### Task instructions
Will you extract the entries word for word? Images should not appear in the copy.

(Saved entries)
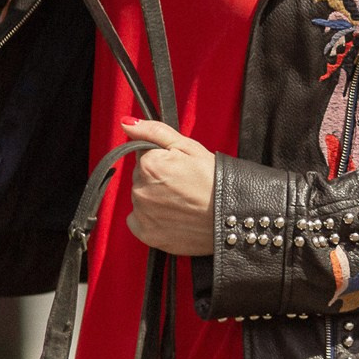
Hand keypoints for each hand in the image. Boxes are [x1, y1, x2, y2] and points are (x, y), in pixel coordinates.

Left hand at [124, 119, 215, 256]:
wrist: (232, 218)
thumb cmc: (215, 180)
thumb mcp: (189, 147)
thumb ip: (153, 132)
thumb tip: (126, 123)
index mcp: (149, 165)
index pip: (145, 156)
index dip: (164, 160)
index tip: (181, 169)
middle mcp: (140, 190)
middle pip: (141, 177)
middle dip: (158, 178)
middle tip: (184, 186)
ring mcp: (142, 214)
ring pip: (142, 198)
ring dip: (155, 198)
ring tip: (182, 202)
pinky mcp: (146, 234)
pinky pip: (138, 221)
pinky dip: (151, 218)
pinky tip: (172, 216)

### Completed task
Hand keypoints for each hand in the image. Boxes are [x1, y1, x2, y2] and points are (x, y), in pixel coordinates.

Left hand at [124, 119, 215, 256]:
wrist: (232, 218)
thumb cmc: (215, 180)
thumb mcp: (189, 147)
thumb ip: (153, 132)
thumb tip: (126, 123)
index mcp: (149, 165)
index pip: (145, 156)
index dip: (164, 160)
index tip: (181, 169)
middle mcp: (140, 190)
middle pip: (141, 177)
middle dip: (158, 178)
middle tip: (184, 186)
ring mcp: (142, 214)
ring pip: (142, 198)
ring dip: (155, 198)
ring tip: (182, 202)
pinky mcp: (146, 234)
pinky pip: (138, 221)
pinky dip: (151, 218)
pinky tip: (172, 216)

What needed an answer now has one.